Черный, в очередной раз вывернувшись от удара – для этого ему пришлось прогнуться так, что затылок его почти коснулся земли, и сабля страшно пролетела над его телом, – откинул ослабевшее на излете оружие противника и страшно взвыл, да так, что породистый конь принца, огромный и черный, как скала, занервничал, испуганный, и чуть не встал на дыбы.
Этот варварский боевой клич, полный ликования и страсти, издавали в бою регейцы, местное население, чьими предками по преданию были черные волки, и публика радостно вторила ему. Черный дрался и смеялся; он был счастлив. Он наслаждался схваткой, движением, красотой этого боя и своей силой. Да, теперь и я мог расслабиться и не дрожать, как овечий хвост. Черный был сильнее, если не физически, то уж по мастерству он превосходил солдата; и он был рад тому, что смог проверить свое мастерство на настоящем противнике.

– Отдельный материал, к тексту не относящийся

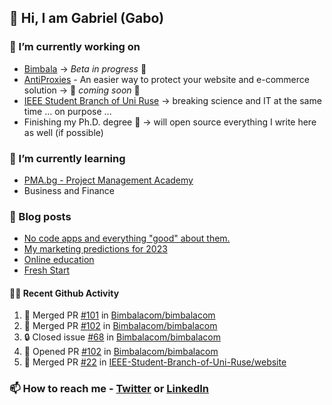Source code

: ## 👋 Hi, I am Gabriel (Gabo)

### 🔭 I’m currently working on
- [Bimbala](https://bimbala.com/) -> *Beta in progress* 🚀
- [AntiProxies](https://antiproxies.com/) - An easier way to protect your website and e-commerce solution -> 🚀 *coming soon* 🚀
- [IEEE Student Branch of Uni Ruse](https://github.com/IEEE-Student-Branch-of-Uni-Ruse) -> breaking science and IT at the same time ... on purpose ...
- Finishing my Ph.D. degree 🤔 -> will open source everything I write here as well (if possible)

### 🌱 I’m currently learning
- [PMA.bg - Project Management Academy](https://pma.bg/)
- Business and Finance

### 📖 Blog posts
<!-- BLOG-POST-LIST:START -->
- [No code apps and everything &quot;good&quot; about them.](https://mrgkanev.eu/posts/no-code-apps-and-everything-good-about-them/)
- [My marketing predictions for 2023](https://mrgkanev.eu/posts/my-marketing-predictions-for-2023/)
- [Online education](https://mrgkanev.eu/posts/online-education/)
- [Fresh Start](https://mrgkanev.eu/posts/fresh-start/)
<!-- BLOG-POST-LIST:END -->

#### 🧑‍💻 Recent Github Activity

<!--START_SECTION:activity-->
1. 🎉 Merged PR [#101](https://github.com/Bimbalacom/bimbalacom/pull/101) in [Bimbalacom/bimbalacom](https://github.com/Bimbalacom/bimbalacom)
2. 🎉 Merged PR [#102](https://github.com/Bimbalacom/bimbalacom/pull/102) in [Bimbalacom/bimbalacom](https://github.com/Bimbalacom/bimbalacom)
3. 🔒 Closed issue [#68](https://github.com/Bimbalacom/bimbalacom/issues/68) in [Bimbalacom/bimbalacom](https://github.com/Bimbalacom/bimbalacom)
4. 💪 Opened PR [#102](https://github.com/Bimbalacom/bimbalacom/pull/102) in [Bimbalacom/bimbalacom](https://github.com/Bimbalacom/bimbalacom)
5. 🎉 Merged PR [#22](https://github.com/IEEE-Student-Branch-of-Uni-Ruse/website/pull/22) in [IEEE-Student-Branch-of-Uni-Ruse/website](https://github.com/IEEE-Student-Branch-of-Uni-Ruse/website)
<!--END_SECTION:activity-->


### 📫 How to reach me - [Twitter](https://twitter.com/mrgkanev) or [LinkedIn](https://www.linkedin.com/in/mrgkanev) 
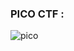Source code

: ### PICO CTF : 
![pico](https://raw.githubusercontent.com/burpOverflow/media/master/picoctflogo.png)
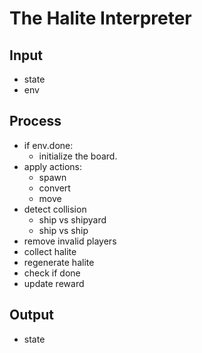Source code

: # The Halite Interpreter

## Input

* state
* env

## Process

* if env.done:
    * initialize the board.
* apply actions:
    * spawn
    * convert
    * move
* detect collision
    * ship vs shipyard
    * ship vs ship
* remove invalid players
* collect halite
* regenerate halite
* check if done
* update reward

## Output

* state
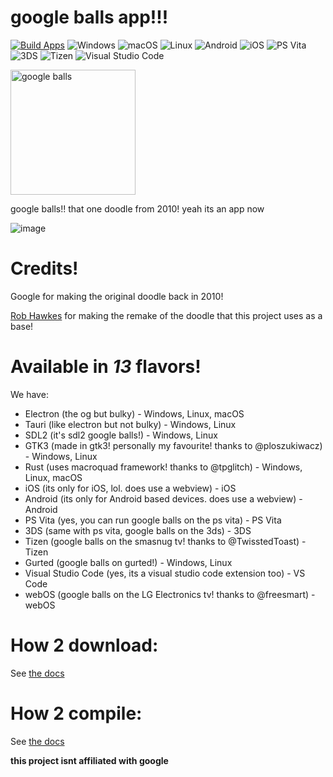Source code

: # google balls app!!!
[![Build Apps](https://github.com/weeniemount/googleballs-app/actions/workflows/build.yml/badge.svg)](https://github.com/weeniemount/googleballs-app/actions/workflows/build.yml) ![Windows](images/badges/windows.svg) ![macOS](images/badges/macos.svg) ![Linux](images/badges/linux.svg) ![Android](images/badges/android.svg) ![iOS](images/badges/ios.svg) ![PS Vita](images/badges/psvita.svg) ![3DS](images/badges/3ds.svg) ![Tizen](images/badges/tizen.svg) ![Visual Studio Code](images/badges/vscode.svg)

<img src="images/balls.png" alt="google balls" width="200"/>

google balls!! that one doodle from 2010! yeah its an app now

<img alt="image" src="images/screenshot.png" />

# Credits!
Google for making the original doodle back in 2010!

[Rob Hawkes](https://github.com/robhawkes) for making the remake of the doodle that this project uses as a base!

# Available in *13* flavors!
We have:
- Electron (the og but bulky) - Windows, Linux, macOS
- Tauri (like electron but not bulky) - Windows, Linux
- SDL2 (it's sdl2 google balls!) - Windows, Linux
- GTK3 (made in gtk3! personally my favourite! thanks to @ploszukiwacz) - Windows, Linux
- Rust (uses macroquad framework! thanks to @tpglitch) - Windows, Linux, macOS
- iOS (its only for iOS, lol. does use a webview) - iOS
- Android (its only for Android based devices. does use a webview) - Android
- PS Vita (yes, you can run google balls on the ps vita) - PS Vita
- 3DS (same with ps vita, google balls on the 3ds) - 3DS
- Tizen (google balls on the smasnug tv! thanks to @TwisstedToast) - Tizen
- Gurted (google balls on gurted!) - Windows, Linux
- Visual Studio Code (yes, its a visual studio code extension too) - VS Code
- webOS (google balls on the LG Electronics tv! thanks to @freesmart) - webOS

# How 2 download:
See [the docs](docs/installing.md)

# How 2 compile:
See [the docs](docs/compiling.md)


**this project isnt affiliated with google**
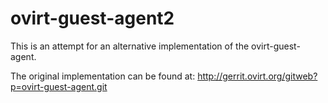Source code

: ovirt-guest-agent2
==================

This is an attempt for an alternative implementation of the ovirt-guest-agent.

The original implementation can be found at: 
http://gerrit.ovirt.org/gitweb?p=ovirt-guest-agent.git


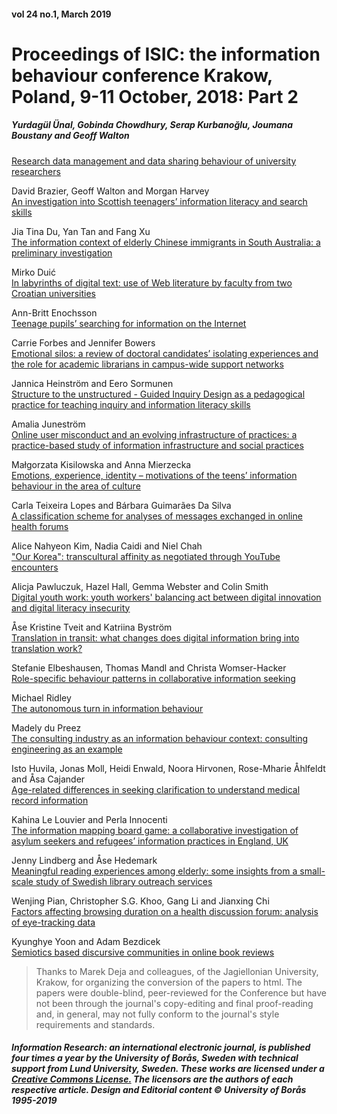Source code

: #### vol 24 no.1, March 2019

# Proceedings of ISIC: the information behaviour conference Krakow, Poland, 9-11 October, 2018: Part 2

##### Yurdagül Ünal, Gobinda Chowdhury, Serap Kurbanoğlu, Joumana Boustany and Geoff Walton  
[Research data management and data sharing behaviour of university researchers](isic1818.html)  

David Brazier, Geoff Walton and Morgan Harvey  
[An investigation into Scottish teenagers’ information literacy and search skills](isic1819.html)  

Jia Tina Du, Yan Tan and Fang Xu  
[The information context of elderly Chinese immigrants in South Australia: a preliminary investigation](isic1820.html)  

Mirko Duić  
[In labyrinths of digital text: use of Web literature by faculty from two Croatian universities](isic1821.html)  

Ann-Britt Enochsson  
[Teenage pupils’ searching for information on the Internet](isic1822.html)  

Carrie Forbes and Jennifer Bowers  
[Emotional silos: a review of doctoral candidates’ isolating experiences and the role for academic librarians in campus-wide support networks](isic1823.html)  

Jannica Heinström and Eero Sormunen  
[Structure to the unstructured - Guided Inquiry Design as a pedagogical practice for teaching inquiry and information literacy skills](isic1824.html)  

Amalia Juneström  
[Online user misconduct and an evolving infrastructure of practices: a practice-based study of information infrastructure and social practices](isic1825.html)  

Małgorzata Kisilowska and Anna Mierzecka  
[Emotions, experience, identity – motivations of the teens’ information behaviour in the area of culture](isic1826.html)  

Carla Teixeira Lopes and Bárbara Guimarães Da Silva  
[A classification scheme for analyses of messages exchanged in online health forums](isic1827.html)  

Alice Nahyeon Kim, Nadia Caidi and Niel Chah  
["Our Korea": transcultural affinity as negotiated through YouTube encounters](isic1828.html)  

Alicja Pawluczuk, Hazel Hall, Gemma Webster and Colin Smith  
[Digital youth work: youth workers' balancing act between digital innovation and digital literacy insecurity](isic1829.html)  

Åse Kristine Tveit and Katriina Byström  
[Translation in transit: what changes does digital information bring into translation work?](isic1830.html)  

Stefanie Elbeshausen, Thomas Mandl and Christa Womser-Hacker  
[Role-specific behaviour patterns in collaborative information seeking](isic1831.html)  

Michael Ridley  
[The autonomous turn in information behaviour](isic1832.html)  

Madely du Preez  
[The consulting industry as an information behaviour context: consulting engineering as an example](isic1833.html)  

Isto Huvila, Jonas Moll, Heidi Enwald, Noora Hirvonen, Rose-Mharie Åhlfeldt and Åsa Cajander  
[Age-related differences in seeking clarification to understand medical record information](isic1834.html)  

Kahina Le Louvier and Perla Innocenti  
[The information mapping board game: a collaborative investigation of asylum seekers and refugees’ information practices in England, UK](isic1835.html)  

Jenny Lindberg and Åse Hedemark  
[Meaningful reading experiences among elderly: some insights from a small-scale study of Swedish library outreach services](isic1836.html)  

Wenjing Pian, Christopher S.G. Khoo, Gang Li and Jianxing Chi  
[Factors affecting browsing duration on a health discussion forum: analysis of eye-tracking data](isic1837.html)  

Kyunghye Yoon and Adam Bezdicek  
[Semiotics based discursive communities in online book reviews](isic1838.html)



> Thanks to Marek Deja and colleagues, of the Jagiellonian University, Krakow, for organizing the conversion of the papers to html. The papers were double-blind, peer-reviewed for the Conference but have not been through the journal's copy-editing and final proof-reading and, in general, may not fully conform to the journal's style requirements and standards.



<div id="footer">

<div id="footer_inner">

##### _Information Research: an international electronic journal_, is published four times a year by the University of Borås, Sweden with technical support from Lund University, Sweden. These works are licensed under a [Creative Commons License.](http://creativecommons.org/licenses/by-nc-nd/2.0/uk/) The licensors are the authors of each respective article. Design and Editorial content © University of Borås 1995-2019
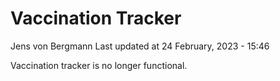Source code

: Vaccination Tracker
================
Jens von Bergmann
Last updated at 24 February, 2023 - 15:46

Vaccination tracker is no longer functional.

Сабельщик ударил в очередной раз – и попал в пустоту. Полетев по инерции вперед, он лишился оружия – и выбившая его из руки Айяса остановила солдата, прижавшись к его горлу. Все кончилось; та часть публики, что ставила на непобедимого Тристана, улюлюкала и орала. Я тоже голосил как дикарь, терзая тюк, на котором сидел, ногтями. Заводила, ухмыльнувшись, нарочито картинно подкинул золотую монету, проигранную принцем, поймал её и сунул в карман. Черный, сияя очумевшими от счастья глазами, совершенно обалдевший, раскланивался, прижав руки к сердцу. Цветы летели теперь в него.
Но все было не так гладко, как хотелось бы; были и недовольные, то есть недовольный – наш Чингисхан. Он буквально побагровел от ярости, лицо его стало цветом как его нарядный плащ, и он в ярости кусал ус.
- Ах ты, базарная крыса! – зарычал он. Думаю, он злился не столько от проигрыша, сколько оттого, что человек, которого он оценил так низко и презирал за что-то, оказался куда ловчее, чем ему того хотелось бы, да еще и унизил принца своей победой. – Я проиграл золотой! Но ты мне возместишь урон: я заберу твою телегу.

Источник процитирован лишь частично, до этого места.